Another enormous barrier is resource and energy use, say Church, Kerry and Torvanger. Equatic estimates it would need 2.3MWh for each tonne of carbon removed, This means that drawing down 20% of the CO2 emitted globally in 2023 would use some 50% of the global electricity supply that year However, the hydrogen produced returns around a third of that energy, according to Sanders. It's also worth noting the system would be able to use flexible energy, he adds – for example, it could use extra wind or solar at times of excess.

Sanders says it is "incorrect to say Equatic does nothing to address the root cause of climate change" since it takes CO2 out of the atmosphere and stores it permanently, while also producing clean hydrogen which can replace high-emissions fossil fuels. "We need technologies that both remove CO2 and reduce CO2," he says. "Doing nothing is not an answer.
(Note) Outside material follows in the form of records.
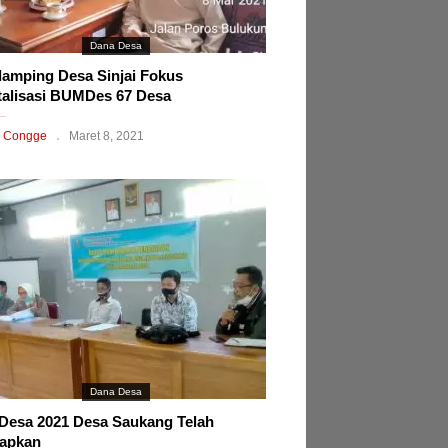
Dana Desa
amping Desa Sinjai Fokus
talisasi BUMDes 67 Desa
 Congge
Maret 8, 2021
Dana Desa
esa 2021 Desa Saukang Telah
tapkan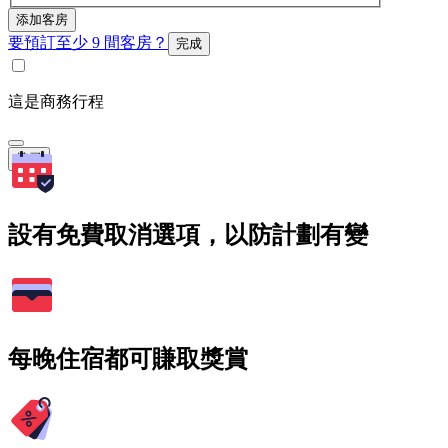
添加客房
要預訂至少 9 間客房？
完成
這是商務行程
搜尋
設有免費取消選項，以防計劃有變
每晚住宿都可賺取獎賞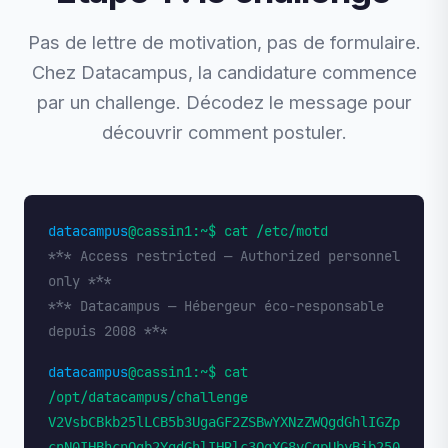
Pas de lettre de motivation, pas de formulaire.
Chez Datacampus, la candidature commence
par un challenge. Décodez le message pour
découvrir comment postuler.
datacampus
@cassin1:~$ cat /etc/motd
*** Access restricted — Authorized personnel
only ***
*** Datacampus — Hébergeur éco-responsable
depuis 2008 ***
datacampus
@cassin1:~$ cat
/opt/datacampus/challenge
V2VsbCBkb25lLCB5b3UgaGF2ZSBwYXNzZWQgdGhlIGZp
cnN0IHBhcnQgb2YgdGhlIHRlc3QgXG8vCgpUbyBjb250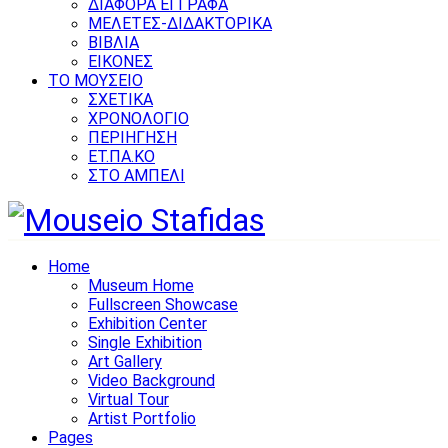
ΔΙΑΦΟΡΑ ΕΓΓΡΑΦΑ
ΜΕΛΕΤΕΣ-ΔΙΔΑΚΤΟΡΙΚΑ
ΒΙΒΛΙΑ
ΕΙΚΟΝΕΣ
ΤΟ ΜΟΥΣΕΙΟ
ΣΧΕΤΙΚΑ
ΧΡΟΝΟΛΟΓΙΟ
ΠΕΡΙΗΓΗΣΗ
ΕΤ.ΠΑ.ΚΟ
ΣΤΟ ΑΜΠΕΛΙ
Home
Museum Home
Fullscreen Showcase
Exhibition Center
Single Exhibition
Art Gallery
Video Background
Virtual Tour
Artist Portfolio
Pages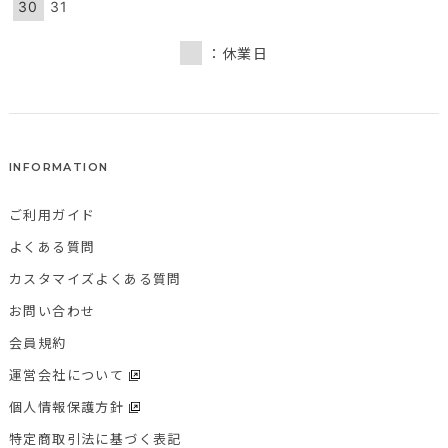
30
31
：休業日
INFORMATION
ご利用ガイド
よくある質問
カスタマイズよくある質問
お問い合わせ
会員規約
運営会社について
個人情報保護方針
特定商取引法に基づく表記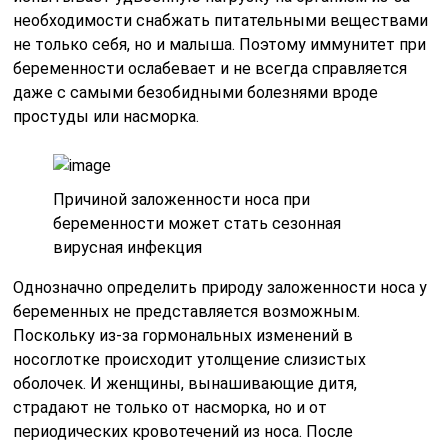
необходимости снабжать питательными веществами
не только себя, но и малыша. Поэтому иммунитет при
беременности ослабевает и не всегда справляется
даже с самыми безобидными болезнями вроде
простуды или насморка.
Причиной заложенности носа при
беременности может стать сезонная
вирусная инфекция
Однозначно определить природу заложенности носа у
беременных не представляется возможным.
Поскольку из-за гормональных изменений в
носоглотке происходит утолщение слизистых
оболочек. И женщины, вынашивающие дитя,
страдают не только от насморка, но и от
периодических кровотечений из носа. После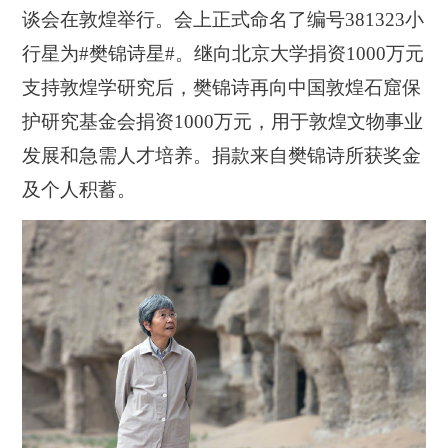
谈会在敦煌举行。会上正式命名了编号381323小
行星为#樊锦诗星#。继向北京大学捐资1000万元
支持敦煌学研究后，樊锦诗再向中国敦煌石窟保
护研究基金会捐资1000万元，用于敦煌文物事业
发展和急需人才培养。捐款来自樊锦诗所获奖金
及个人积蓄。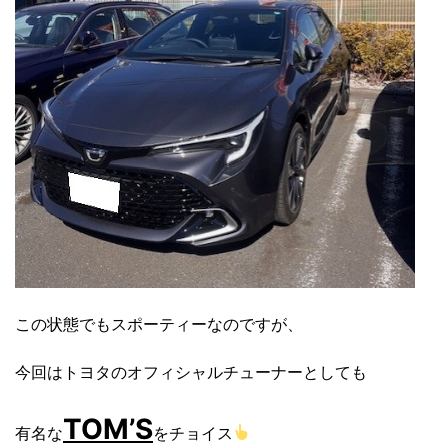
この状態でもスポーティーなのですが、
今回はトヨタのオフィシャルチューナーとしても
TOM’S
有名な
をチョイス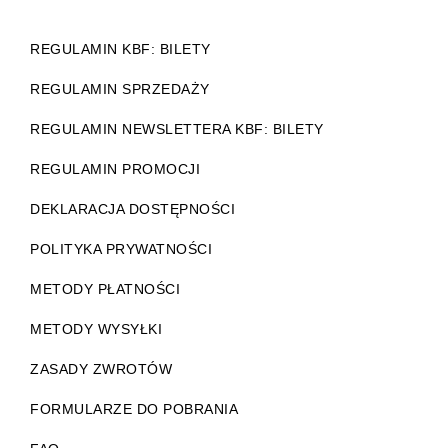
REGULAMIN KBF: BILETY
REGULAMIN SPRZEDAŻY
REGULAMIN NEWSLETTERA KBF: BILETY
REGULAMIN PROMOCJI
DEKLARACJA DOSTĘPNOŚCI
POLITYKA PRYWATNOŚCI
METODY PŁATNOŚCI
METODY WYSYŁKI
ZASADY ZWROTÓW
FORMULARZE DO POBRANIA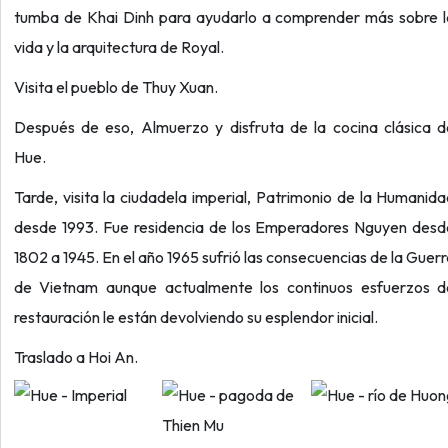
tumba de Khai Dinh para ayudarlo a comprender más sobre l
vida y la arquitectura de Royal.
Visita el pueblo de Thuy Xuan.
Después de eso, Almuerzo y disfruta de la cocina clásica d
Hue.
Tarde, visita la ciudadela imperial, Patrimonio de la Humanid
desde 1993. Fue residencia de los Emperadores Nguyen desd
1802 a 1945. En el año 1965 sufrió las consecuencias de la Guer
de Vietnam aunque actualmente los continuos esfuerzos d
restauración le están devolviendo su esplendor inicial.
Traslado a Hoi An.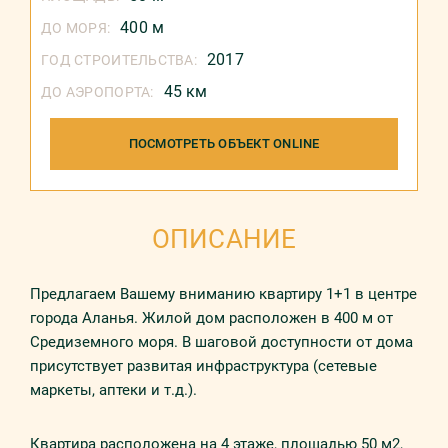
400 м
ДО МОРЯ:
2017
ГОД СТРОИТЕЛЬСТВА:
45 км
ДО АЭРОПОРТА:
ПОСМОТРЕТЬ ОБЪЕКТ ONLINE
ОПИСАНИЕ
Предлагаем Вашему вниманию квартиру 1+1 в центре
города Аланья. Жилой дом расположен в 400 м от
Средиземного моря. В шаговой доступности от дома
присутствует развитая инфраструктура (сетевые
маркеты, аптеки и т.д.).
Квартира расположена на 4 этаже, площадью 50 м2,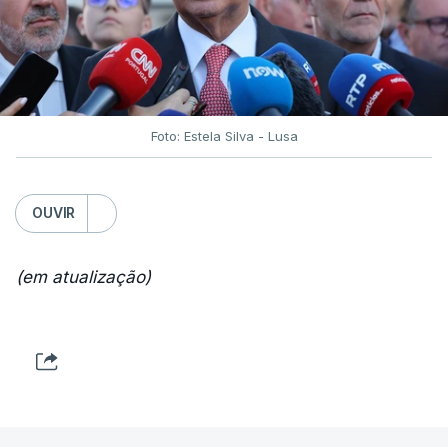
Foto: Estela Silva - Lusa
OUVIR
(em atualização)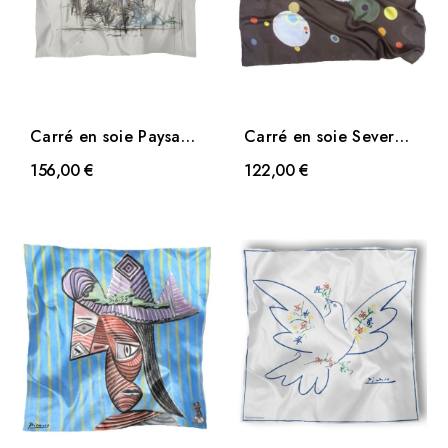
Carré en soie Paysage
Carré en soie Several
à Stampa de
Circles de Kandinsky
156,00 €
122,00 €
Giacometti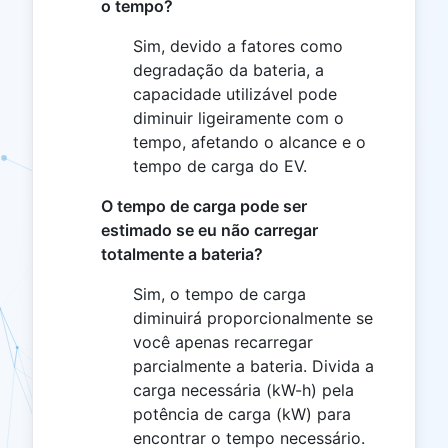
o tempo?
Sim, devido a fatores como
degradação da bateria, a
capacidade utilizável pode
diminuir ligeiramente com o
tempo, afetando o alcance e o
tempo de carga do EV.
O tempo de carga pode ser
estimado se eu não carregar
totalmente a bateria?
Sim, o tempo de carga
diminuirá proporcionalmente se
você apenas recarregar
parcialmente a bateria. Divida a
carga necessária (kW-h) pela
potência de carga (kW) para
encontrar o tempo necessário.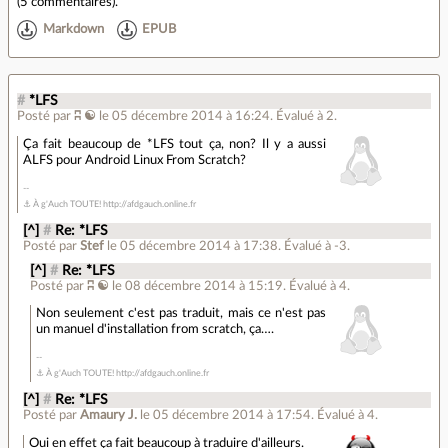
(
5 commentaires
).
Markdown
EPUB
#
*LFS
Posté par
ʭ ☯
le 05 décembre 2014 à 16:24
.
Évalué à
2
.
Ça fait beaucoup de *LFS tout ça, non? Il y a aussi
ALFS pour Android Linux From Scratch?
⚓ À g'Auch TOUTE! http://afdgauch.online.fr
[^]
#
Re: *LFS
Posté par
Stef
le 05 décembre 2014 à 17:38
.
Évalué à
-3
.
[^]
#
Re: *LFS
Posté par
ʭ ☯
le 08 décembre 2014 à 15:19
.
Évalué à
4
.
Non seulement c'est pas traduit, mais ce n'est pas
un manuel d'installation from scratch, ça….
⚓ À g'Auch TOUTE! http://afdgauch.online.fr
[^]
#
Re: *LFS
Posté par
Amaury J.
le 05 décembre 2014 à 17:54
.
Évalué à
4
.
Oui en effet ça fait beaucoup à traduire d'ailleurs.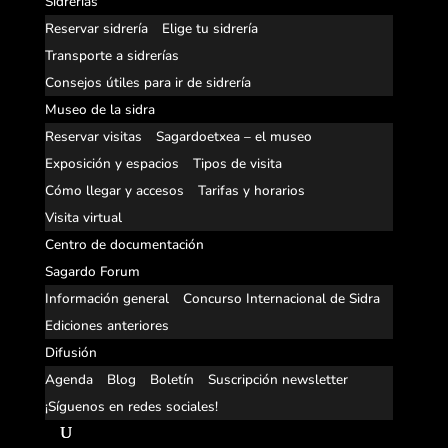
Sidrerías
Reservar sidrería
Elige tu sidrería
Transporte a sidrerías
Consejos útiles para ir de sidrería
Museo de la sidra
Reservar visitas
Sagardoetxea – el museo
Exposición y espacios
Tipos de visita
Cómo llegar y accesos
Tarifas y horarios
Visita virtual
Centro de documentación
Sagardo Forum
Información general
Concurso Internacional de Sidra
Ediciones anteriores
Difusión
Agenda
Blog
Boletín
Suscripción newsletter
¡Síguenos en redes sociales!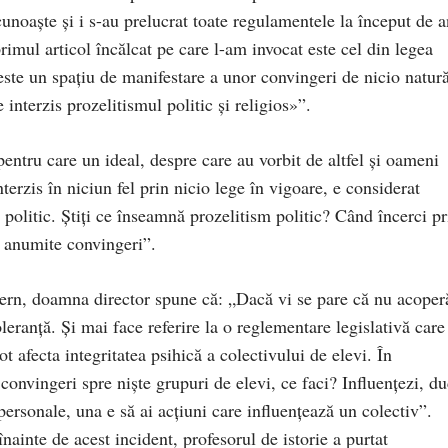
 cunoaște și i s-au prelucrat toate regulamentele la început de 
primul articol încălcat pe care l-am invocat este cel din legea
este un spațiu de manifestare a unor convingeri de nicio natur
 interzis prozelitismul politic și religios»”.
ntru care un ideal, despre care au vorbit de altfel și oameni
nterzis în niciun fel prin nicio lege în vigoare, e considerat
politic. Știți ce înseamnă prozelitism politic? Când încerci pr
a anumite convingeri”.
ntern, doamna director spune că: „Dacă vi se pare că nu acoper
toleranță. Și mai face referire la o reglementare legislativă care
t afecta integritatea psihică a colectivului de elevi. În
convingeri spre niște grupuri de elevi, ce faci? Influențezi, du
 personale, una e să ai acțiuni care influențează un colectiv”.
nainte de acest incident, profesorul de istorie a purtat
We must remove legacy CO2 emissions from the atmosphere to reduce the climate-induced stress (heat, acidification) that is occurring in our oceans." Similar to industries such as solar, he adds, CO2 removal will take time to develop.

Ben Tarbell, co-founder and chief executive of Ebb Carbon, meanwhile, tells the BBC that work at its demonstration plant was designed to ensure that "every step we take, from research to deployment, is grounded in rigorous science."

"Critically, CO2 removal is not a substitute for emissions reductions," he added, pointing to scientific findings that both reduction emissions and CO2 removal will be needed. "If we're going to have a shot at keeping warming in check, we need carbon removal solutions that can meet the urgency of the climate crisis."

As Sifang Chen sums it up, there are four major challenges which need to be addressed on ocean carbon removal: insufficient governance, a small knowledge base, underdeveloped monitoring and verification processes, and uncertain environmental and social impacts. "Good policies will be critically important to safeguarding our ocean's ecosystems and coastal communities," she says.

Ultimately, says her colleague Charlotte Levy, managing science and innovation advisor at Carbon180, we will need carbon removal at scale to come back from overshoot to 1.5C temperature rise. Ocean carbon removal is "one tool in our box" to do this, she says.

However, she adds, "no removal solution later is as good as mitigation now".